*Task goal*.
Locate the line that contains "part: (1724, 171) -> (1639, 632), moved" in the entries below, then repeat it and every following line through the line that contains "line: (333, 1156)", exactly, and no others.

*Data records*.
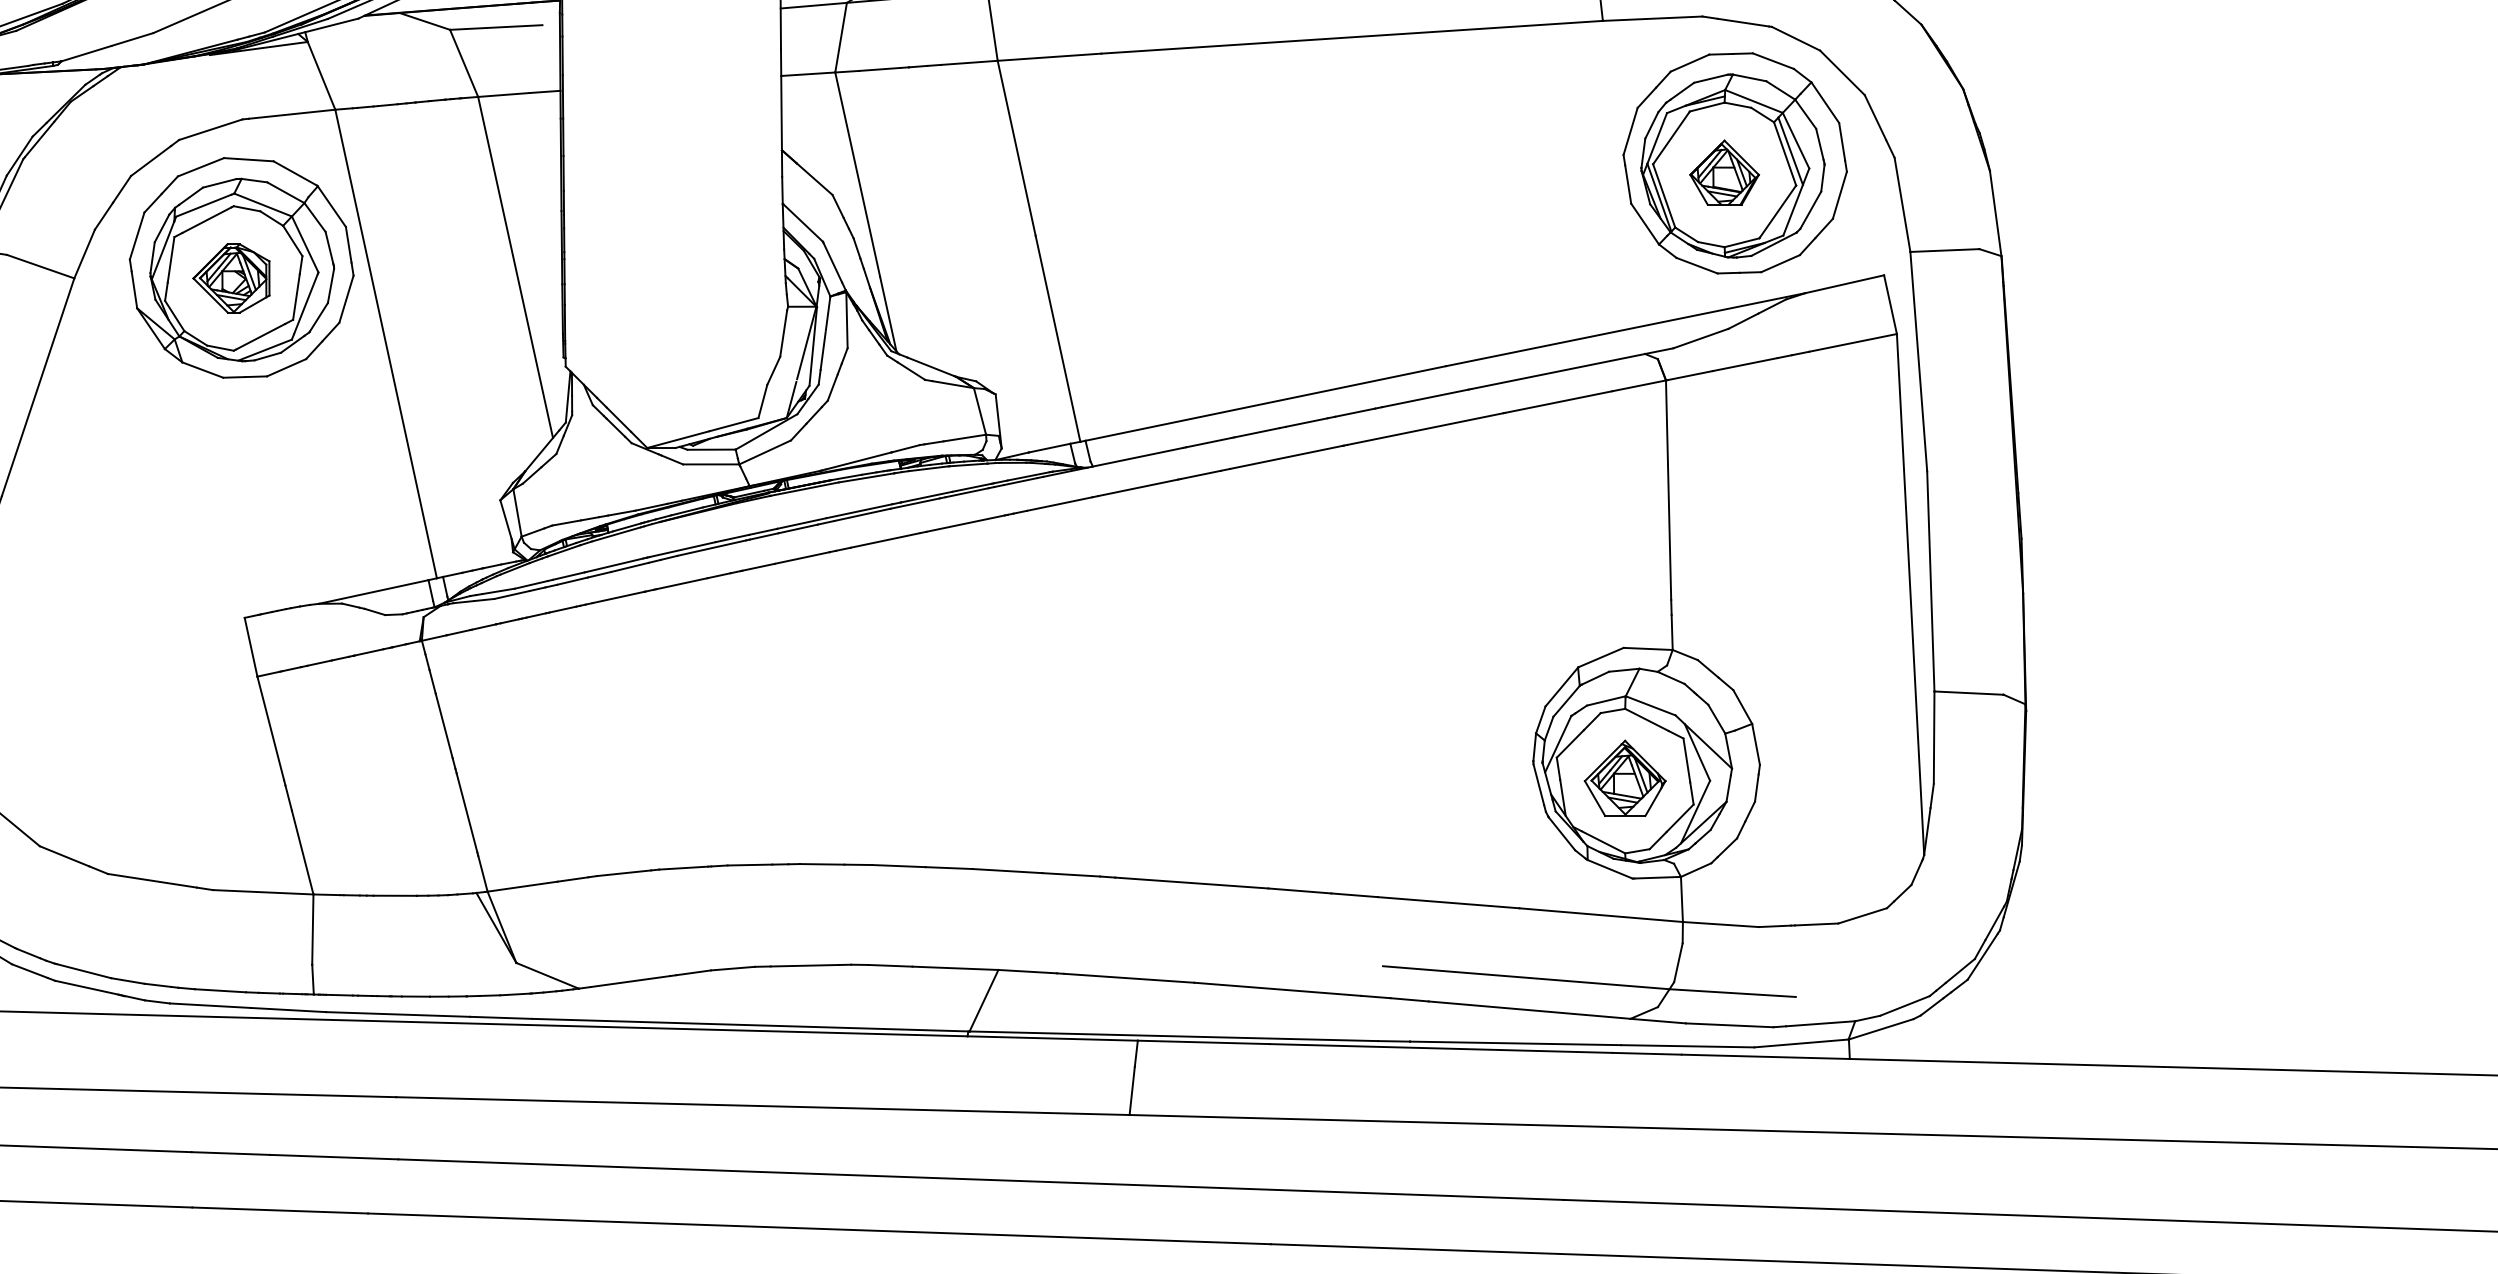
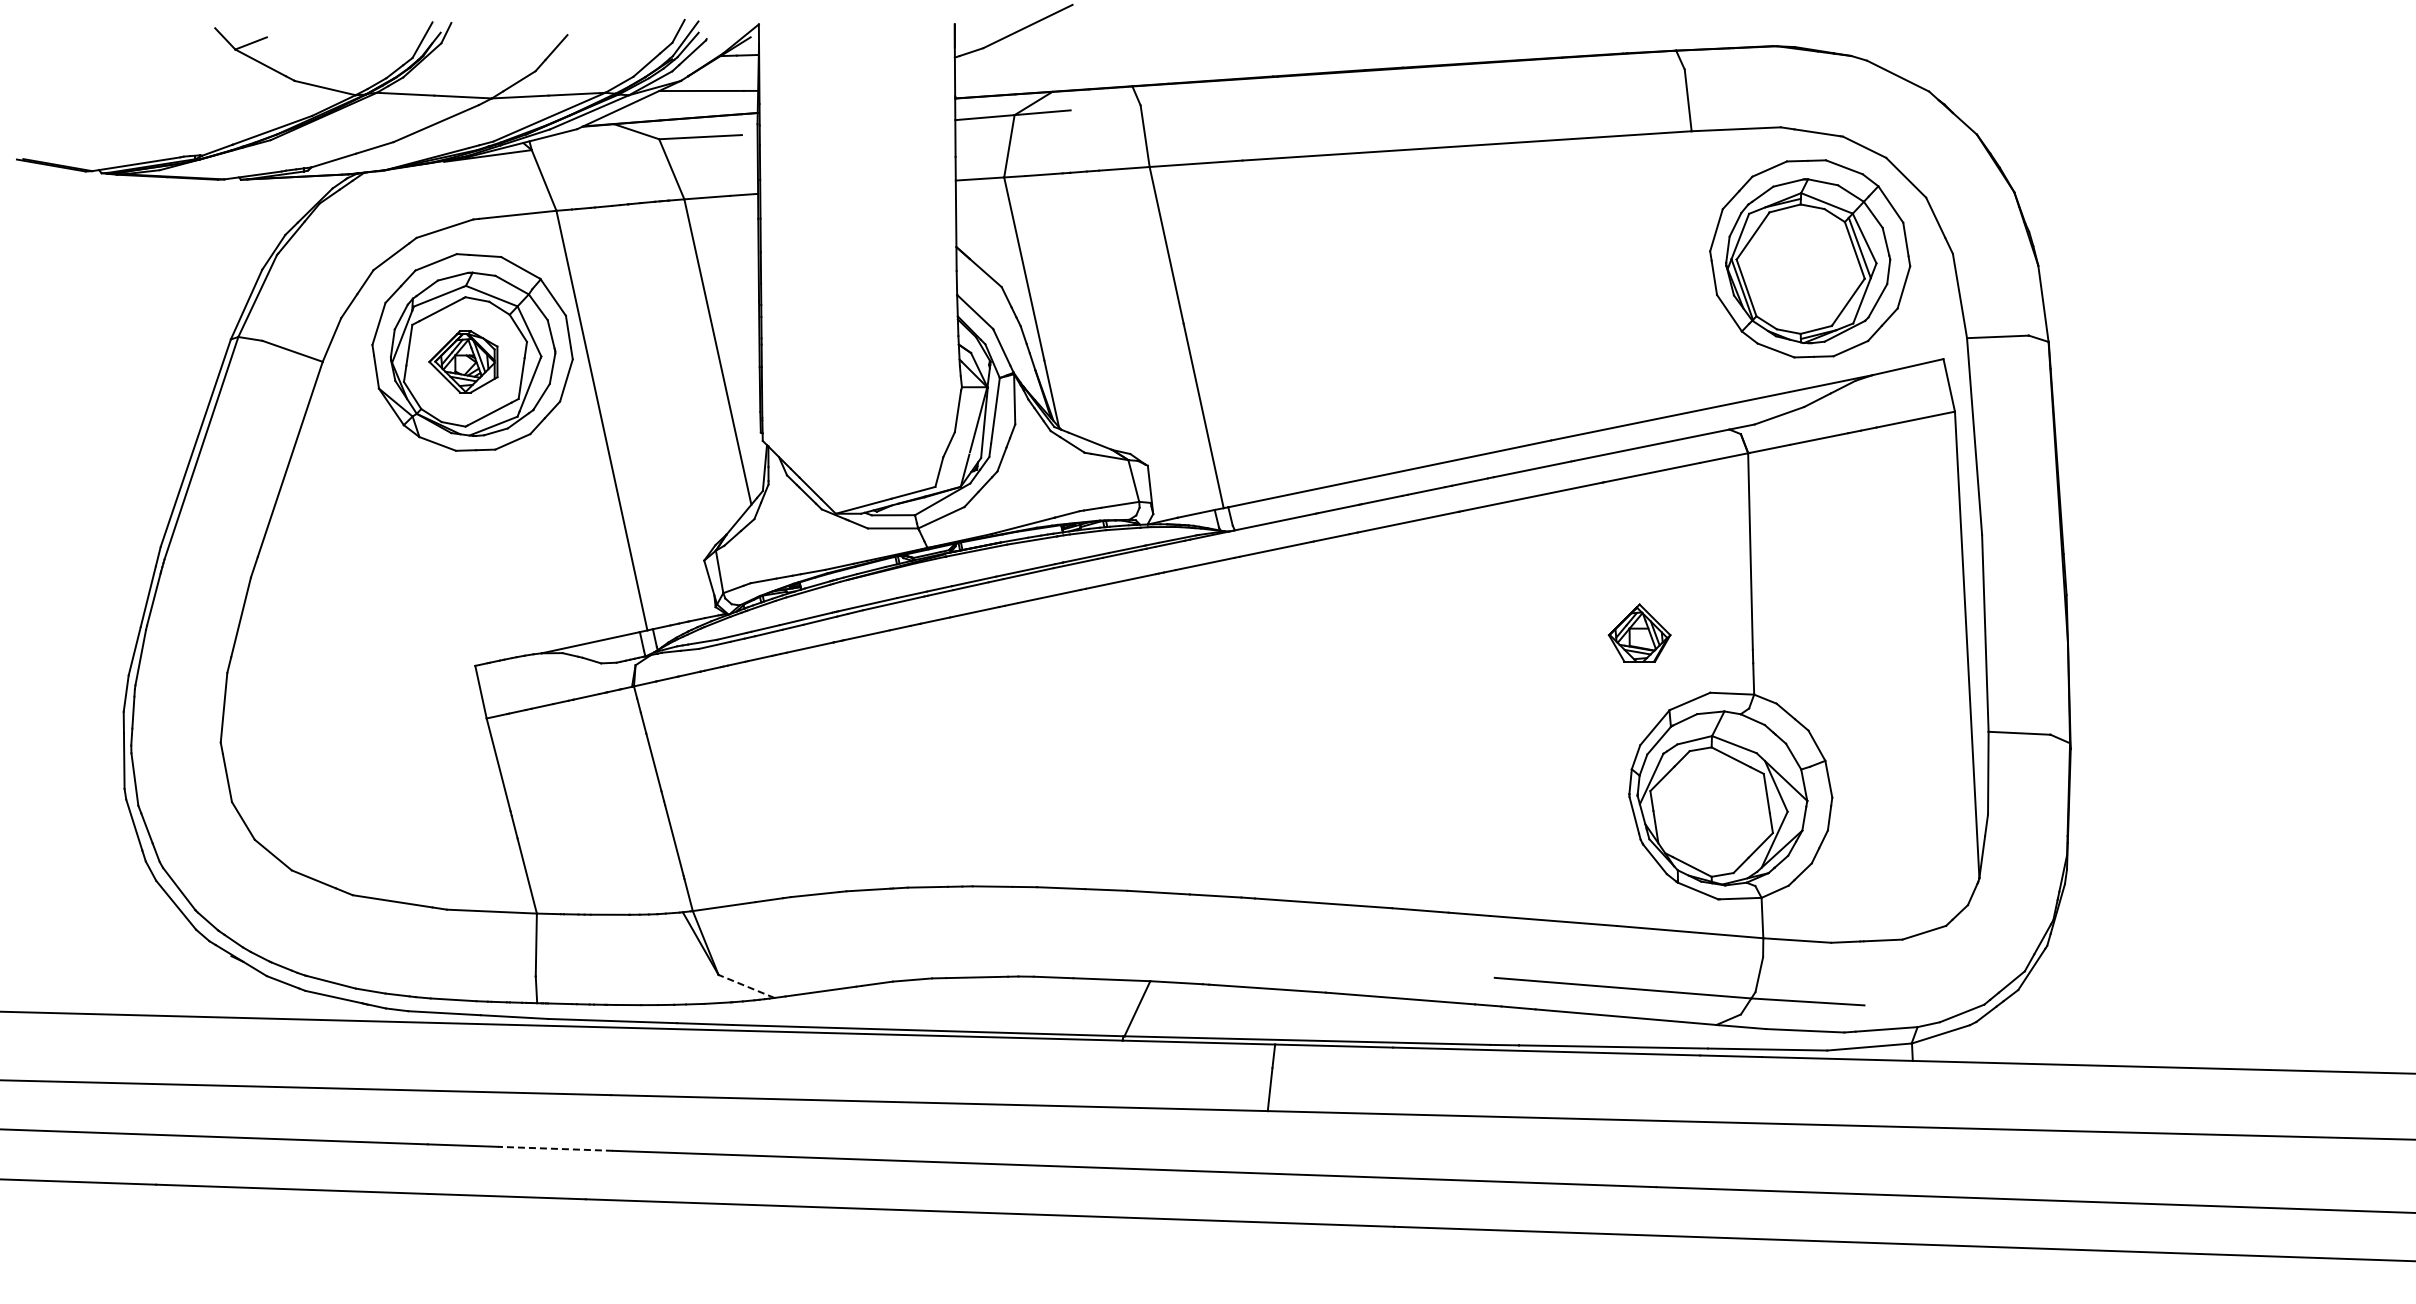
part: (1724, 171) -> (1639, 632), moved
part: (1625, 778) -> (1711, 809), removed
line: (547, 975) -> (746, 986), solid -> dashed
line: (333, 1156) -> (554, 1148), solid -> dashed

---

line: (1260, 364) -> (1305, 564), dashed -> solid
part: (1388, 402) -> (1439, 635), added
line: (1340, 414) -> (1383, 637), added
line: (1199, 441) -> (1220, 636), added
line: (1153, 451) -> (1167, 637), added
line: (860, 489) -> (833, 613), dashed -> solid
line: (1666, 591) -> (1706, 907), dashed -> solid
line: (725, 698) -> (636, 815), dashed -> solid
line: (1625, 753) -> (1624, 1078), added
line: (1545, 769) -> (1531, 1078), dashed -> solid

*Result*.
part: (1724, 171) -> (1639, 632), moved
part: (1625, 778) -> (1711, 809), removed
line: (547, 975) -> (746, 986), solid -> dashed
line: (333, 1156) -> (554, 1148), solid -> dashed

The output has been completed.